STUDY OF DIABETES MELLITUS AND CATARACTS

Dr. Mohammed Ali Hameed Hasan*

ABSTRACT

Despite the fact that in the severest cases of hyperglycemia the crystalline lens is clear enough to allow adequate visualization of the deeper structures, there is a deep-rooted belief that a relationship exists between cataract and diabetes. Ancients knew that an excessive amount of sugar in the urine is a pathologic condition. They also were aware that opacity of the lens, presently known as cataract, unless it is removed, may cause blindness.

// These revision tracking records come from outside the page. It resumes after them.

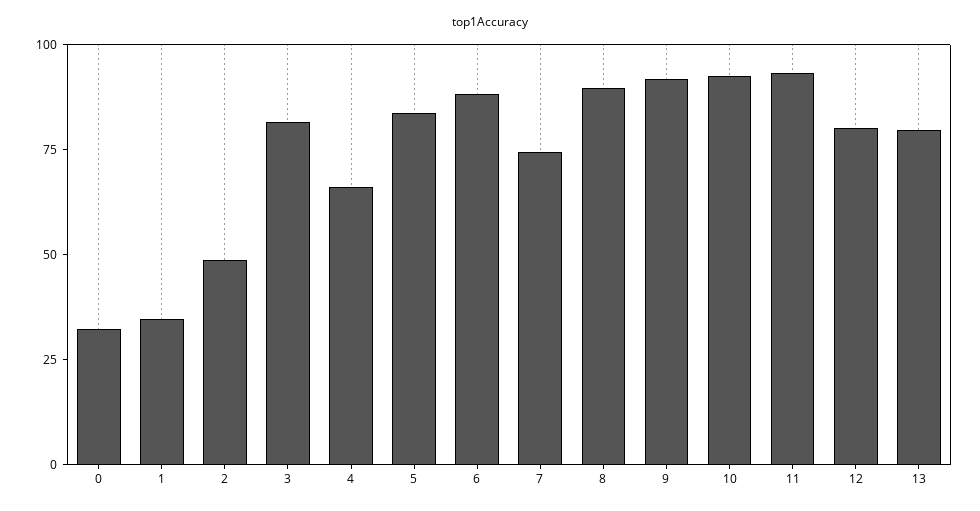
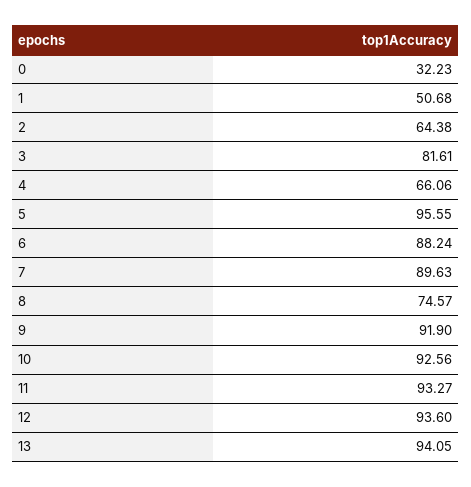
  {
    "0": 32.23,
-   "1": 35,
+   "1": 50.68,
-   "2": 50,
+   "2": 64.38,
    "3": 81.61,
    "4": 66.06,
-   "5": 85,
+   "5": 95.55,
    "6": 88.24,
-   "7": 75,
+   "7": 89.63,
-   "8": 90,
+   "8": 74.57,
    "9": 91.9,
    "10": 92.56,
    "11": 93.27,
-   "12": 80,
+   "12": 93.6,
-   "13": 80
+   "13": 94.05
  }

Hindu physicians far back in antiquity recognized diabetes mellitus by observing that flies and insects fed on the urine of certain patients. Susruta, the father of Indian surgery, was familiar with both the clinical picture of the disease and with the sweet taste of the urine of diabetic persons. Diabetes was, and still is, a disease prevailing among the Hindus. Cataract was recognized as a serious ocular lesion by the Egyptians still earlier (probably by 3500 B. C.). Some of the cases of blindness of the patriarchs mentioned in the Old Testament[1] were probably due to cataract. Susruta[2] (about 1000 B. C.) described cataract as an opacity of the lens caused by a derangement of the intraocular fluids.